Konflikt Indii z Pakistanem. Ekspert kreśli możliwe scenariusze
- Gdyby konflikt indyjsko-pakistański przerodził się w otwartą wojnę i wyszedł poza Kaszmir, dla światowej gospodarki byłby to kataklizm - uważa dr Witold Sokała. Ekspert mówił w Polskim Radiu 24 o możliwych scenariuszach dotyczących sytuacji między dwoma mocarstwami atomowymi.
2025-05-07, 12:00
Indie zaatakowały nocą
Indyjskie władze przeprowadziły nocne naloty na cele w Pakistanie, które - ich zdaniem - wykorzystywane były przez terrorystów. Rząd w Delhi poinformował, że bezpośrednią przyczyną decyzji o przeprowadzeniu ataków były informacje o możliwych kolejnych aktach terroru na terytorium Indii, szczególnie w spornym regionie Kaszmiru. Władze w Islamabadzie, które oskarżone zostały o wspieranie terroryzmu, odrzucają oskarżenia.
Posłuchaj
Dr Witold Sokała nie ma wątpliwości, że "pakistańskie służby wspierają różne organizacje islamistyczne, które dopuszczają się ataków terrorystycznych w Indiach". - Oficjalnie Pakistan się od tych ataków odcina, zaprzecza, że ma z tym jakikolwiek związek, twierdzi, że te grupy islamistyczne działają na własną rękę, a Pakistan ich nie wspiera. Natomiast Indie oczywiście nie dają wiary tym zapewnieniom. Stąd ten odwetowy atak Indii na obiekty w Pakistanie - powiedział na antenie Polskiego Radia 24.
Potencjalne scenariusze
Ekspert wskazywał też na możliwe scenariusze związane z konfliktem indyjsko-pakistańskim.
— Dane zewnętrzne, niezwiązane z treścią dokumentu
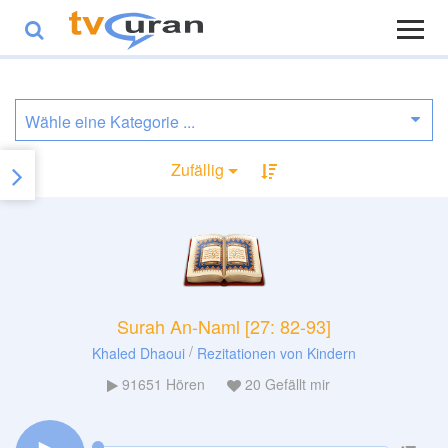
Zufällig
Surah An-Naml [27: 82-93]
/
Khaled Dhaoui
Rezitationen von Kindern
91651
Hören
20
Gefällt mir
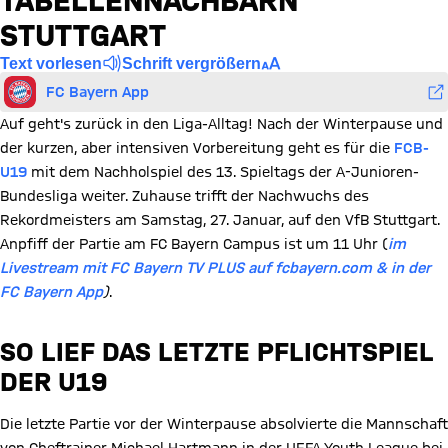
TABELLENNACHBARN
STUTTGART
Text vorlesen
Schrift vergrößern
FC Bayern App
Auf geht's zurück in den Liga-Alltag! Nach der Winterpause und
der kurzen, aber intensiven Vorbereitung geht es für die
FCB-
U19
mit dem Nachholspiel des 13. Spieltags der A-Junioren-
Bundesliga weiter. Zuhause trifft der Nachwuchs des
Rekordmeisters am Samstag, 27. Januar, auf den VfB Stuttgart.
Anpfiff der Partie am FC Bayern Campus ist um 11 Uhr (
im
Livestream mit FC Bayern TV PLUS auf fcbayern.com & in der
FC Bayern App
)
.
SO LIEF DAS LETZTE PFLICHTSPIEL
DER U19
Die letzte Partie vor der Winterpause absolvierte die Mannschaft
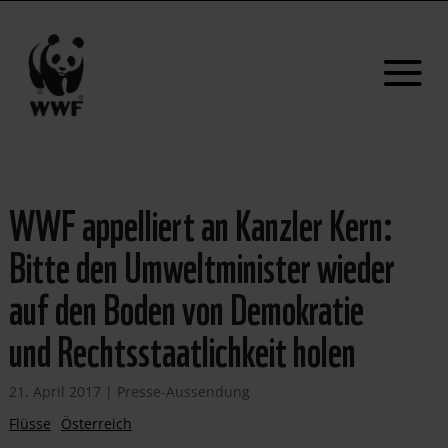
WWF appelliert an Kanzler Kern:
Bitte den Umweltminister wieder
auf den Boden von Demokratie
und Rechtsstaatlichkeit holen
21. April 2017
|
Presse-Aussendung
Flüsse
Österreich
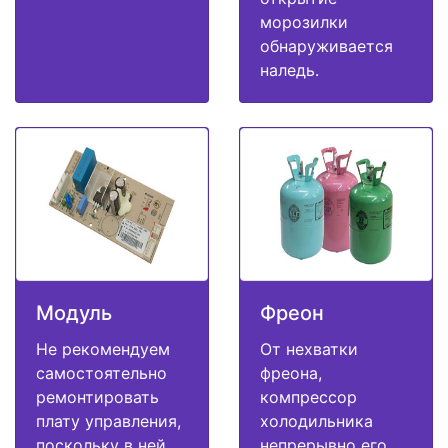
морозилки
обнаруживается
наледь.
Модуль
Фреон
Не рекомендуем
От нехватки
самостоятельно
фреона,
ремонтировать
компрессор
плату управления,
холодильника
поскольку в ней
непрерывно его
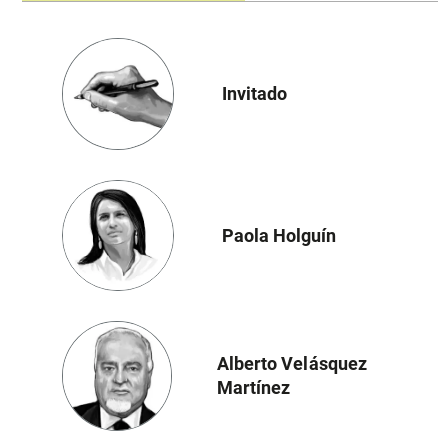
Invitado
Paola Holguín
Alberto Velásquez
Martínez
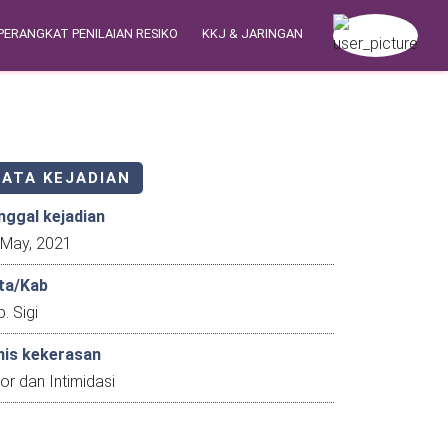
PERANGKAT PENILAIAN RESIKO
KKJ & JARINGAN
DATA KEJADIAN
nggal kejadian
31 May, 2021
ta/Kab
. Sigi
nis kekerasan
or dan Intimidasi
Podkreślił, że główne podmioty polityczne, jak np. Chiny, USA, Japonia, Zjednoczone Emiraty Arabskie, Unia Europejska, ONZ, wydały już komunikaty, w których apelują o deeskalację i zaprzestanie przemocy. - I trudno się dziwić, bo pełnoskalowy konflikt militarny dwóch mocarstw atomowych to jest ostatnie, czego świat dzisiaj potrzebuje - podkreślił dr Sokała. Gość Polskiego Radia 24 tłumaczył, że światowe skutki gospodarcze takiego starcia byłyby katastrofalne.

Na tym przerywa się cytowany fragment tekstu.